Parei para olhar. Aquilo me fazia tanta festa aos olhos. Parei para cheirar. Exalar profundo o que vinha. Era tanto por tão pouco. Só o homem e seu castelo. De feijão. – Bora levar? Ele pergunta, me tirando do transe das reminiscências. – Vou não, moço. Quero só olhar. Não moro aqui. Nem tenho onde fazer feijão. Nessa hora não falei a toda verdade. Estava não em hotel ou qualquer outro tipo de hospedagem impessoal. Mas no apartamento do meu irmão. Com cozinha – e todos os seus apetrechos.
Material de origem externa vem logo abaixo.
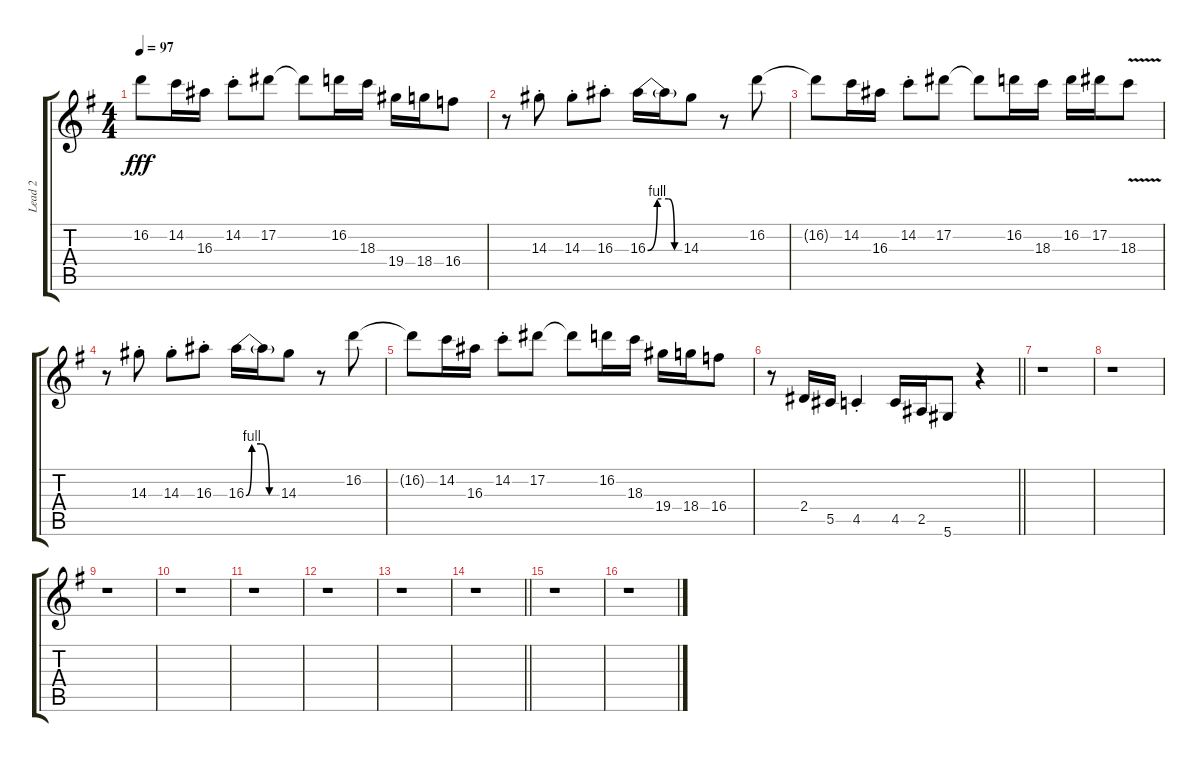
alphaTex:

\track ("Lead 2" "Lead 2") {instrument distortionguitar}
\staff {score tabs}
\tuning (Eb4 Bb3 Gb3 Db3 Ab2 Eb2) {hide}
\ts (4 4)
\tempo 97
\clef g2
\ks g
16.2{t}.8{dy fff} 14.2.16 16.3.16 14.2{st}.8 17.2.8 17.2{t}.8 16.2.16 18.3.16 19.4.16 18.4.16 16.4.8 |
r.8 14.3{st}.8 14.3{st}.8 16.3{st}.8 16.3{be (custom 0 0 16 4 35 4 45 0 60 0)}.16 16.3{t}.16 14.3.8 r.8 16.2.8 |
16.2{t}.8 14.2.16 16.3.16 14.2{st}.8 17.2.8 17.2{t}.8 16.2.16 18.3.16 16.2.16 17.2.16 18.3{v}.8 |
r.8 14.3{st}.8 14.3{st}.8 16.3{st}.8 16.3{be (custom 0 0 10 4 25 4 40 0 60 0)}.16 16.3{t}.16 14.3.8 r.8 16.2.8 |
16.2{t}.8 14.2.16 16.3.16 14.2{st}.8 17.2.8 17.2{t}.8 16.2.16 18.3.16 19.4.16 18.4.16 16.4.8 |
\barLineRight lightlight
r.8 2.4.16 5.5.16 4.5{st}.4 4.5.16 2.5.16 5.6.8 r.4 |
r.1 |
r.1 |
r.1 |
r.1 |
r.1 |
r.1 |
r.1 |
\barLineRight lightlight
r.1 |
r.1 |
r.1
Insistiu. – Vou te fazer três por dez. E já pegou uma sacola, onde foi acondicionando, um a um, o conteúdo das três cumbucas de plástico que usava como medida. – E isso aqui, dizia chacoalhando pimentas e molhos de coentro e cebolinha, você nem vai pagar. Vai de brinde. Melhor vender mais barato do que perder a mercadoria para a polícia.
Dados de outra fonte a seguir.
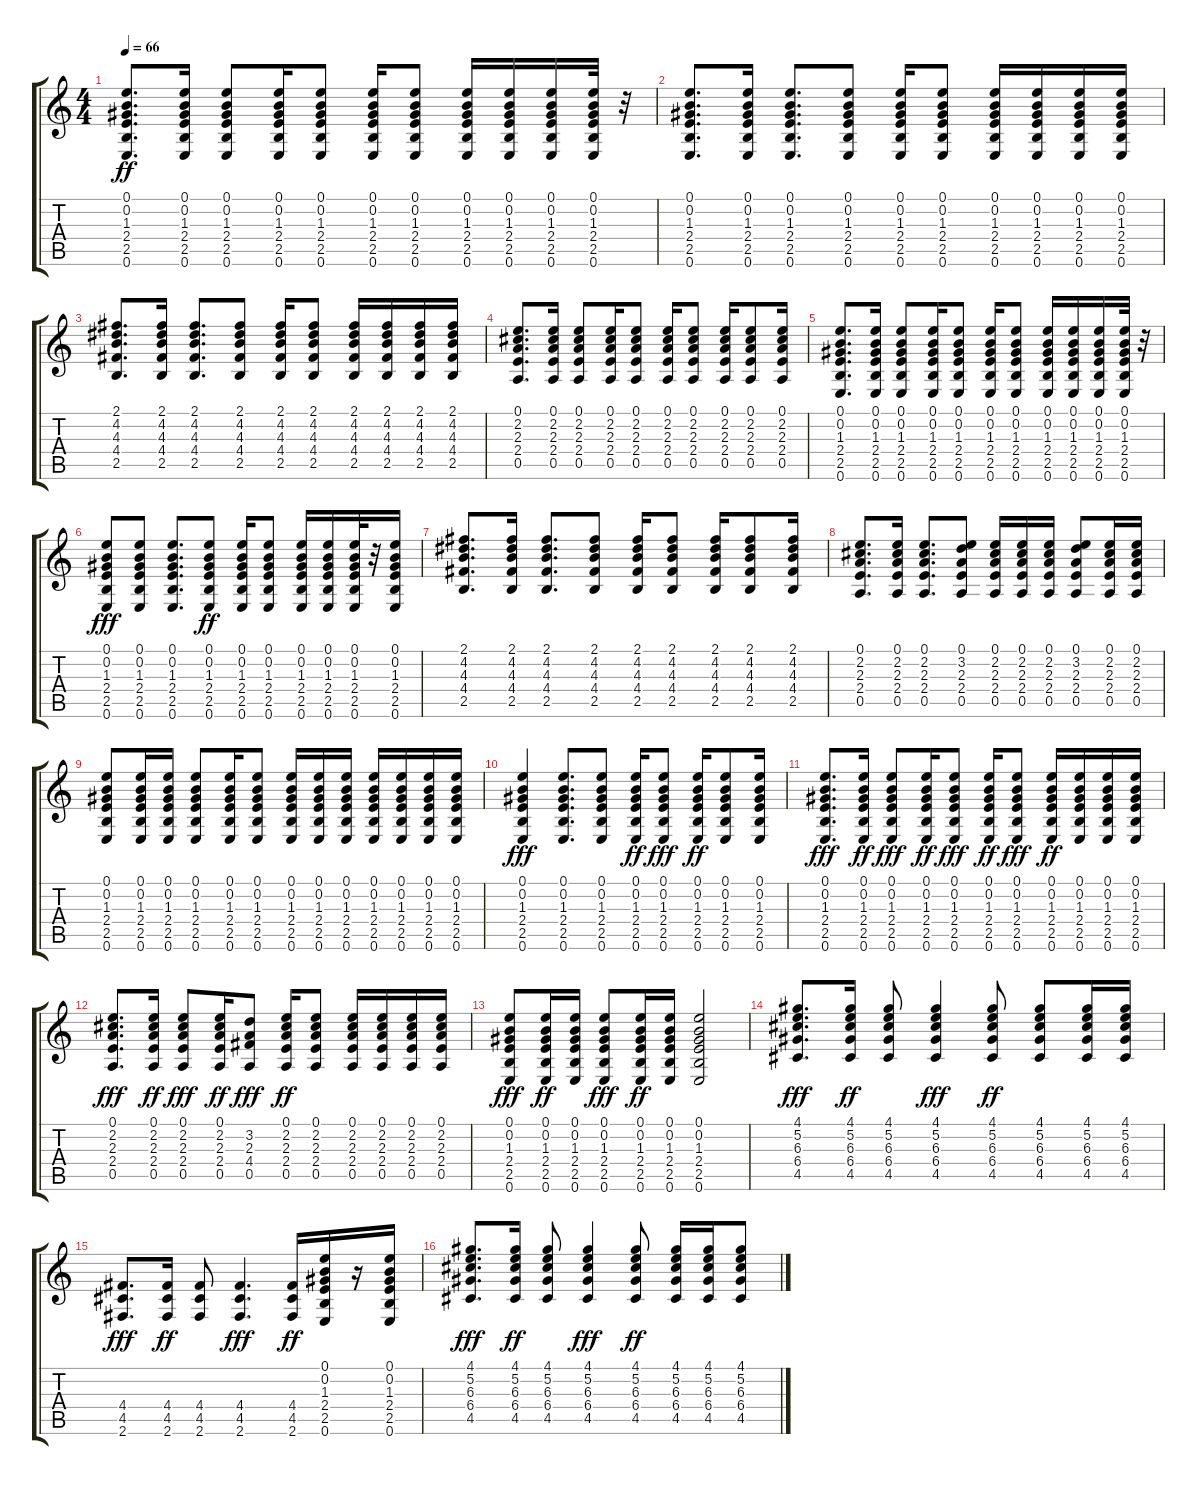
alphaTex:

\track "" {instrument acousticguitarsteel}
\staff {score tabs}
\tuning (E4 B3 G3 D3 A2 E2) {hide}
\ts (4 4)
\tempo 66
\clef g2
\ks c
(0.1 0.2 1.3 2.4 2.5 0.6).8{d dy ff} (0.1 0.2 1.3 2.4 2.5 0.6).16 (0.1 0.2 1.3 2.4 2.5 0.6).8 (0.1 0.2 1.3 2.4 2.5 0.6).16 (0.1 0.2 1.3 2.4 2.5 0.6).8 (0.1 0.2 1.3 2.4 2.5 0.6).16 (0.1 0.2 1.3 2.4 2.5 0.6).8 (0.1 0.2 1.3 2.4 2.5 0.6).16 (0.1 0.2 1.3 2.4 2.5 0.6).16 (0.1 0.2 1.3 2.4 2.5 0.6).16 (0.1 0.2 1.3 2.4 2.5 0.6).32 r.32 |
(0.1 0.2 1.3 2.4 2.5 0.6).8{d} (0.1 0.2 1.3 2.4 2.5 0.6).16 (0.1 0.2 1.3 2.4 2.5 0.6).8{d} (0.1 0.2 1.3 2.4 2.5 0.6).8 (0.1 0.2 1.3 2.4 2.5 0.6).16 (0.1 0.2 1.3 2.4 2.5 0.6).8 (0.1 0.2 1.3 2.4 2.5 0.6).16 (0.1 0.2 1.3 2.4 2.5 0.6).16 (0.1 0.2 1.3 2.4 2.5 0.6).16 (0.1 0.2 1.3 2.4 2.5 0.6).16 |
(2.1 4.2 4.3 4.4 2.5).8{d} (2.1 4.2 4.3 4.4 2.5).16 (2.1 4.2 4.3 4.4 2.5).8{d} (2.1 4.2 4.3 4.4 2.5).8 (2.1 4.2 4.3 4.4 2.5).16 (2.1 4.2 4.3 4.4 2.5).8 (2.1 4.2 4.3 4.4 2.5).16 (2.1 4.2 4.3 4.4 2.5).16 (2.1 4.2 4.3 4.4 2.5).16 (2.1 4.2 4.3 4.4 2.5).16 |
(0.1 2.2 2.3 2.4 0.5).8{d} (0.1 2.2 2.3 2.4 0.5).16 (0.1 2.2 2.3 2.4 0.5).8 (0.1 2.2 2.3 2.4 0.5).16 (0.1 2.2 2.3 2.4 0.5).8 (0.1 2.2 2.3 2.4 0.5).16 (0.1 2.2 2.3 2.4 0.5).8 (0.1 2.2 2.3 2.4 0.5).16 (0.1 2.2 2.3 2.4 0.5).8 (0.1 2.2 2.3 2.4 0.5).16 |
(0.1 0.2 1.3 2.4 2.5 0.6).8{d} (0.1 0.2 1.3 2.4 2.5 0.6).16 (0.1 0.2 1.3 2.4 2.5 0.6).8 (0.1 0.2 1.3 2.4 2.5 0.6).16 (0.1 0.2 1.3 2.4 2.5 0.6).8 (0.1 0.2 1.3 2.4 2.5 0.6).16 (0.1 0.2 1.3 2.4 2.5 0.6).8 (0.1 0.2 1.3 2.4 2.5 0.6).16 (0.1 0.2 1.3 2.4 2.5 0.6).16 (0.1 0.2 1.3 2.4 2.5 0.6).16 (0.1 0.2 1.3 2.4 2.5 0.6).32 r.32 |
(0.1 0.2 1.3 2.4 2.5 0.6).8{dy fff} (0.1 0.2 1.3 2.4 2.5 0.6).8 (0.1 0.2 1.3 2.4 2.5 0.6).8{d} (0.1 0.2 1.3 2.4 2.5 0.6).8{dy ff} (0.1 0.2 1.3 2.4 2.5 0.6).16 (0.1 0.2 1.3 2.4 2.5 0.6).8 (0.1 0.2 1.3 2.4 2.5 0.6).16 (0.1 0.2 1.3 2.4 2.5 0.6).16 (0.1 0.2 1.3 2.4 2.5 0.6).32 r.32 (0.1 0.2 1.3 2.4 2.5 0.6).16 |
(2.1 4.2 4.3 4.4 2.5).8{d} (2.1 4.2 4.3 4.4 2.5).16 (2.1 4.2 4.3 4.4 2.5).8{d} (2.1 4.2 4.3 4.4 2.5).8 (2.1 4.2 4.3 4.4 2.5).16 (2.1 4.2 4.3 4.4 2.5).8 (2.1 4.2 4.3 4.4 2.5).16 (2.1 4.2 4.3 4.4 2.5).8 (2.1 4.2 4.3 4.4 2.5).16 |
(0.1 2.2 2.3 2.4 0.5).8{d} (0.1 2.2 2.3 2.4 0.5).16 (0.1 2.2 2.3 2.4 0.5).8{d} (0.1 3.2 2.3 2.4 0.5).8 (0.1 2.2 2.3 2.4 0.5).16 (0.1 2.2 2.3 2.4 0.5).16 (0.1 2.2 2.3 2.4 0.5).16 (0.1 3.2 2.3 2.4 0.5).8 (0.1 2.2 2.3 2.4 0.5).16 (0.1 2.2 2.3 2.4 0.5).16 |
(0.1 0.2 1.3 2.4 2.5 0.6).8 (0.1 0.2 1.3 2.4 2.5 0.6).16 (0.1 0.2 1.3 2.4 2.5 0.6).16 (0.1 0.2 1.3 2.4 2.5 0.6).8 (0.1 0.2 1.3 2.4 2.5 0.6).16 (0.1 0.2 1.3 2.4 2.5 0.6).8 (0.1 0.2 1.3 2.4 2.5 0.6).16 (0.1 0.2 1.3 2.4 2.5 0.6).16 (0.1 0.2 1.3 2.4 2.5 0.6).16 (0.1 0.2 1.3 2.4 2.5 0.6).16 (0.1 0.2 1.3 2.4 2.5 0.6).16 (0.1 0.2 1.3 2.4 2.5 0.6).16 (0.1 0.2 1.3 2.4 2.5 0.6).16 |
(0.1 0.2 1.3 2.4 2.5 0.6).4{dy fff} (0.1 0.2 1.3 2.4 2.5 0.6).8{d} (0.1 0.2 1.3 2.4 2.5 0.6).8 (0.1 0.2 1.3 2.4 2.5 0.6).16{dy ff} (0.1 0.2 1.3 2.4 2.5 0.6).8{dy fff} (0.1 0.2 1.3 2.4 2.5 0.6).16{dy ff} (0.1 0.2 1.3 2.4 2.5 0.6).8 (0.1 0.2 1.3 2.4 2.5 0.6).16 |
(0.1 0.2 1.3 2.4 2.5 0.6).8{d dy fff} (0.1 0.2 1.3 2.4 2.5 0.6).16{dy ff} (0.1 0.2 1.3 2.4 2.5 0.6).8{dy fff} (0.1 0.2 1.3 2.4 2.5 0.6).16{dy ff} (0.1 0.2 1.3 2.4 2.5 0.6).8{dy fff} (0.1 0.2 1.3 2.4 2.5 0.6).16{dy ff} (0.1 0.2 1.3 2.4 2.5 0.6).8{dy fff} (0.1 0.2 1.3 2.4 2.5 0.6).16{dy ff} (0.1 0.2 1.3 2.4 2.5 0.6).16 (0.1 0.2 1.3 2.4 2.5 0.6).16 (0.1 0.2 1.3 2.4 2.5 0.6).16 |
(0.1 2.2 2.3 2.4 0.5).8{d dy fff} (0.1 2.2 2.3 2.4 0.5).16{dy ff} (0.1 2.2 2.3 2.4 0.5).8{dy fff} (0.1 2.2 2.3 2.4 0.5).16{dy ff} (3.2 2.3 4.4 0.5).8{dy fff} (0.1 2.2 2.3 2.4 0.5).16{dy ff} (0.1 2.2 2.3 2.4 0.5).8 (0.1 2.2 2.3 2.4 0.5).16 (0.1 2.2 2.3 2.4 0.5).16 (0.1 2.2 2.3 2.4 0.5).16 (0.1 2.2 2.3 2.4 0.5).16 |
(0.1 0.2 1.3 2.4 2.5 0.6).8{dy fff} (0.1 0.2 1.3 2.4 2.5 0.6).16{dy ff} (0.1 0.2 1.3 2.4 2.5 0.6).16 (0.1 0.2 1.3 2.4 2.5 0.6).8{dy fff} (0.1 0.2 1.3 2.4 2.5 0.6).16{dy ff} (0.1 0.2 1.3 2.4 2.5 0.6).16 (0.1 0.2 1.3 2.4 2.5 0.6).2 |
(4.1 5.2 6.3 6.4 4.5).8{d dy fff} (4.1 5.2 6.3 6.4 4.5).16{dy ff} (4.1 5.2 6.3 6.4 4.5).8 (4.1 5.2 6.3 6.4 4.5).4{dy fff} (4.1 5.2 6.3 6.4 4.5).8{dy ff} (4.1 5.2 6.3 6.4 4.5).8 (4.1 5.2 6.3 6.4 4.5).16 (4.1 5.2 6.3 6.4 4.5).16 |
(4.4 4.5 2.6).8{d dy fff} (4.4 4.5 2.6).16{dy ff} (4.4 4.5 2.6).8 (4.4 4.5 2.6).4{d dy fff} (4.4 4.5 2.6).16{dy ff} (0.1 0.2 1.3 2.4 2.5 0.6).16 r.16 (0.1 0.2 1.3 2.4 2.5 0.6).16 |
(4.1 5.2 6.3 6.4 4.5).8{d dy fff} (4.1 5.2 6.3 6.4 4.5).16{dy ff} (4.1 5.2 6.3 6.4 4.5).8 (4.1 5.2 6.3 6.4 4.5).4{dy fff} (4.1 5.2 6.3 6.4 4.5).8{dy ff} (4.1 5.2 6.3 6.4 4.5).16 (4.1 5.2 6.3 6.4 4.5).16 (4.1 5.2 6.3 6.4 4.5).8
Foi aí que me convenceu. Perder aquela riqueza toda para o banco inócuo e frio das garras policiais? Era coisa de fazer doer. Como remédio, catei na bolsa uma nota de dez. Recebi de volta um saco pesado. A tiracolo, logo me causou incômodo. Ainda havia muita andança pela frente.
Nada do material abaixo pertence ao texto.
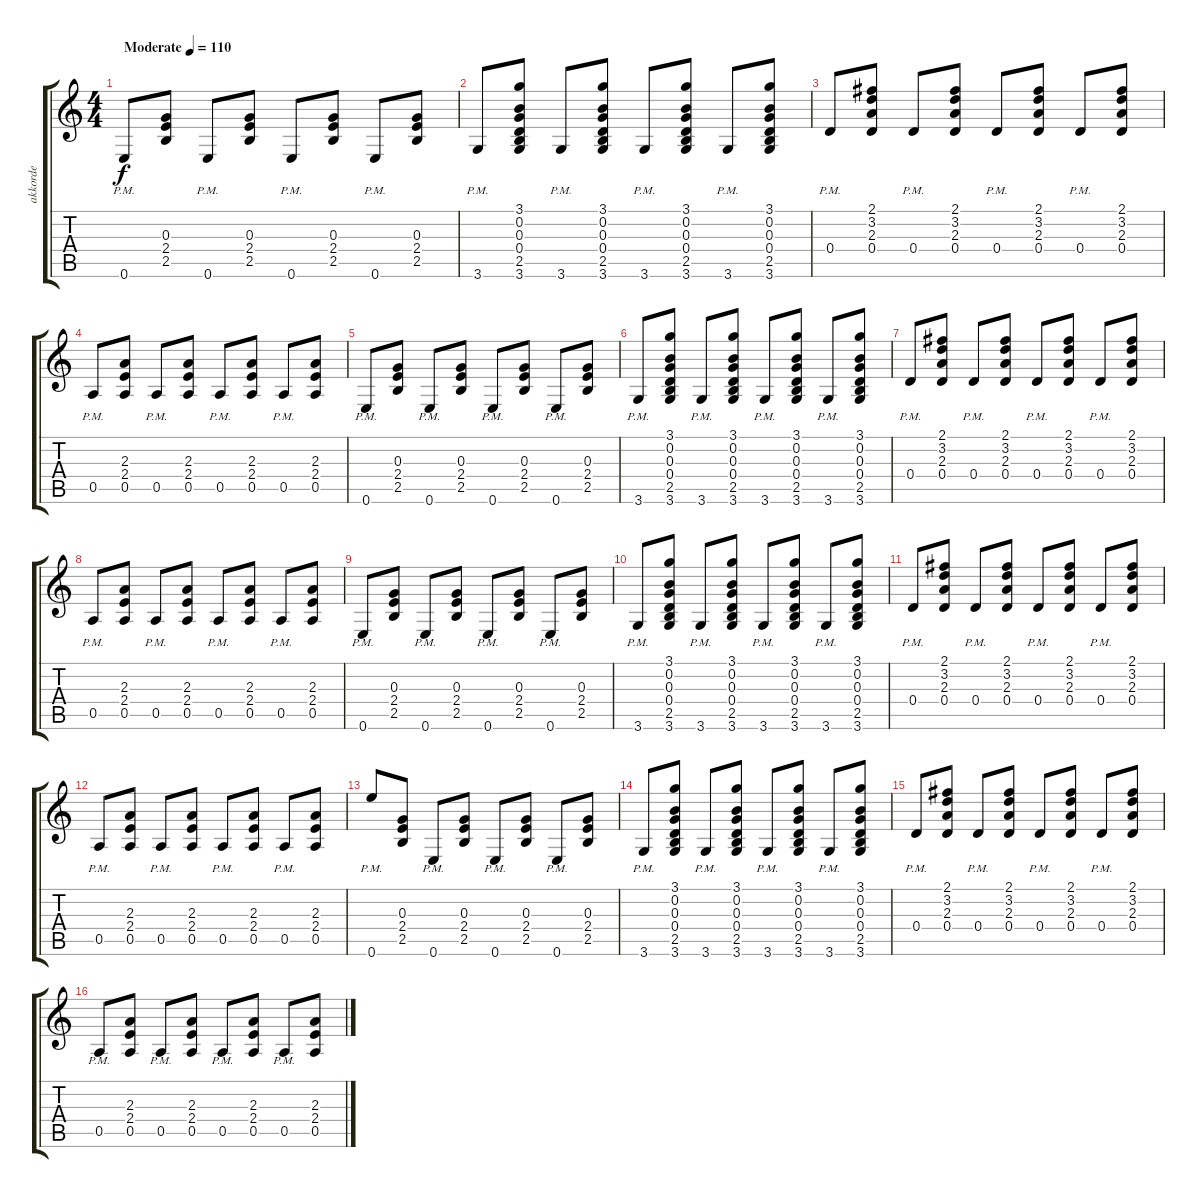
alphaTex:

Tratei de anunciar, por mensagem no celular, a meu irmão e a uma amiga conterrânea que, sim, havia feijão verde. E dali mesmo combinamos o almoço redentor que nos ligaria, mais que fisicamente, por nossa memória afetiva.

Dia do encontro chegou. Feijão no fogo. Ansiedade no corpo. Ia ser bom. Mas algo pareceu errado. A água do feijão ia esverdeando-se ao tempo em que ele perdia sua cor. E até sua aparência e propriedades pareciam se modificar. Comecei a duvidar da veracidade da espécie. É feijão verde. Dizia meu irmão.

Intuição me alertava do engano. Deixei que o fogo atuasse. O produto não ia nem vinha. Duro ainda. A água mais verde. Caiu a ficha. Desliguei o fogo. Depois de muito tempo de insistência. O que ficou na panela não se explicava. Chegamos a pensar que era soja.

Tentei desmarcar o compromisso. A sua força motriz se desfizera. O feijão não existia mais. Era preciso assentir. Eu havia sido enganada. Refiz na cabeça as características do feijão verde: precisa de pouco tempo para ficar pronto. É meio rechonchudo. Seu caldo, ralinho, é mais para cinza do que para verde. Ele solta, no cozimento, a película que o envolve. O cheiro é inconfundível. Repassadas as informações, não acreditei que me deixei levar assim.

Algo me diz que a memória afetiva é a que nunca se esvai. É a que nos encurrala. Ao misturar passado e presente. Verdade e engano. Expectativa e realidade. É a que nos labirinta. Ao nos fazer caminhar por entre paredes estreitas. Caminho sem rota. Sem começo. Sem final. No meio, busca. Ou imposição. De trazer de volta. De reviver. Algo que nem se materializa senão que nos toma na forma de um amolecimento de alma. Uma sensação boa. Que nos agarra. E não queremos soltar. A culpa era dela.